• **Extrait proposé**
•••••

6/ Sammy Ketz: « J’écris pour le monde »

publié le 12/04/2024

Pour qui travaillent les reporters?  Quoi de mieux que de leur poser la question. Cette semaine, Sammy Ketz. Prix Albert Londres

Le grand reporter de l'Agence France Presse pour le Moyen-Orient, Sammy Ketz, à Paris le 11 décembre 2018 - Photo par Lionel BONAVENTURE / AFP

Écrire pour des gens qu’on ne connaît pas, sur des sujets qu’on méconnaissait la veille et qui feront peut-être la une demain, voilà comment peut se résumer notre métier d’équilibriste. Vivre dans le paradoxe. La première image que je garde de la plupart de mes reportages, c’est rouler à vive allure en sens contraire de ceux qui fuient, c’est se précipiter vers le danger pour interroger ceux qui cherchent à tout prix à en échapper, c’est décrire l’élan vers la vie, nous qui nous dirigeons vers la mort, c’est d’agir à l’inverse d’une personne sensée… pour raconter.

•••••

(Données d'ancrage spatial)

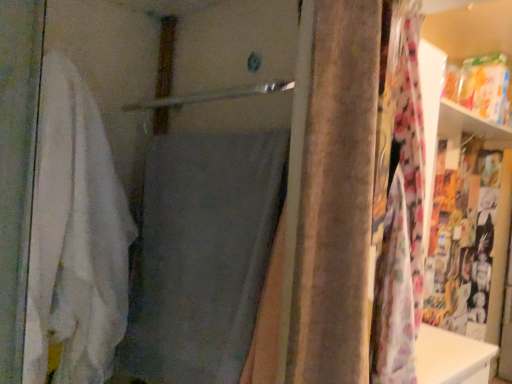
At what (x,y) coordinates should I click in order to perform the action: click on gray fabric bath towel at center, arranged as the first bath towel when viewed from the right. Please return your answer as a coordinate pair (x, y). The image size is (512, 384). Looking at the image, I should click on (201, 255).

Would you say velvet brown curtain at center is part of white soft towel at left, acting as the first bath towel starting from the left,'s contents?

Definitely not — velvet brown curtain at center is not inside white soft towel at left, acting as the first bath towel starting from the left.

Between white soft towel at left, acting as the first bath towel starting from the left, and velvet brown curtain at center, which one has less height?

velvet brown curtain at center.

In the scene shown: Considering the relative sizes of white soft towel at left, acting as the first bath towel starting from the left, and velvet brown curtain at center in the image provided, is white soft towel at left, acting as the first bath towel starting from the left, thinner than velvet brown curtain at center?

No.

Which of these two, white soft towel at left, which appears as the 2th bath towel when viewed from the right, or velvet brown curtain at center, is smaller?

velvet brown curtain at center is smaller.

The image size is (512, 384). In order to click on bath towel lying behind the gray fabric bath towel at center, the 2th bath towel positioned from the left in this screenshot , I will do `click(75, 237)`.

Does gray fabric bath towel at center, the 2th bath towel positioned from the left, turn towards white soft towel at left, acting as the first bath towel starting from the left?

Yes.

Is gray fabric bath towel at center, arranged as the first bath towel when viewed from the right, closer to camera compared to white soft towel at left, acting as the first bath towel starting from the left?

Yes, it is.

From the image's perspective, which one is positioned lower, gray fabric bath towel at center, the 2th bath towel positioned from the left, or white soft towel at left, which appears as the 2th bath towel when viewed from the right?

From the image's view, gray fabric bath towel at center, the 2th bath towel positioned from the left, is below.

Is velvet brown curtain at center closer to camera compared to gray fabric bath towel at center, arranged as the first bath towel when viewed from the right?

Yes, it is.

From the image's perspective, which one is positioned lower, velvet brown curtain at center or gray fabric bath towel at center, arranged as the first bath towel when viewed from the right?

From the image's view, gray fabric bath towel at center, arranged as the first bath towel when viewed from the right, is below.

Can you confirm if velvet brown curtain at center is positioned to the right of gray fabric bath towel at center, arranged as the first bath towel when viewed from the right?

Yes.

Which of these two, velvet brown curtain at center or gray fabric bath towel at center, arranged as the first bath towel when viewed from the right, is thinner?

Thinner between the two is gray fabric bath towel at center, arranged as the first bath towel when viewed from the right.

Which object is further away from the camera taking this photo, gray fabric bath towel at center, arranged as the first bath towel when viewed from the right, or velvet brown curtain at center?

gray fabric bath towel at center, arranged as the first bath towel when viewed from the right, is more distant.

•••••

• **Exercices à réaliser**
A. Citez l'extrait sur Sammy Ketz en commençant à "publié le 12/04/2024" et en terminant à "sensée… pour raconter.".
B. Poursuivez le texte sur Sammy Ketz et le métier de reporter à la suite de sa dernière phrase.

• **Résultats**
A.
publié le 12/04/2024

Pour qui travaillent les reporters?  Quoi de mieux que de leur poser la question. Cette semaine, Sammy Ketz. Prix Albert Londres

Le grand reporter de l'Agence France Presse pour le Moyen-Orient, Sammy Ketz, à Paris le 11 décembre 2018 - Photo par Lionel BONAVENTURE / AFP

Écrire pour des gens qu’on ne connaît pas, sur des sujets qu’on méconnaissait la veille et qui feront peut-être la une demain, voilà comment peut se résumer notre métier d’équilibriste. Vivre dans le paradoxe. La première image que je garde de la plupart de mes reportages, c’est rouler à vive allure en sens contraire de ceux qui fuient, c’est se précipiter vers le danger pour interroger ceux qui cherchent à tout prix à en échapper, c’est décrire l’élan vers la vie, nous qui nous dirigeons vers la mort, c’est d’agir à l’inverse d’une personne sensée… pour raconter.

B.
Premier flash : je suis en Iran, en 1980, juste après la chute du shah, quand le nouveau pouvoir s’est lancé dans une guerre sans merci contre les autonomistes kurdes. L’aviation bombarde la population, et moi, novice, mon premier réflexe est de me réfugier dans une maison, plus précisément dans un four à pain. Je réagis comme l’autruche qui met la tête dans le sable, pensant que si elle ne voit pas le danger, le danger l’épargnera.

Par chance, un combattant kurde me sort de ma « cachette » et m’oblige à m’allonger sous un arbre. C’est mon baptême du feu. Je me demande ce que je fais là, moi qui viens d’être père et qui risque de ne jamais voir mon enfant grandir pour écrire mon premier papier du front. Moi, le spectateur, je décris le moment de vie partagé avec les acteurs de la guerre, qu’ils soient civils ou hommes en arme. Je recueille leurs confidences, leurs réactions, leur peur. Je veux que le mot « guerre » signifie quelque chose de vécu, que le champ de bataille devienne un espace dangereux et à vif.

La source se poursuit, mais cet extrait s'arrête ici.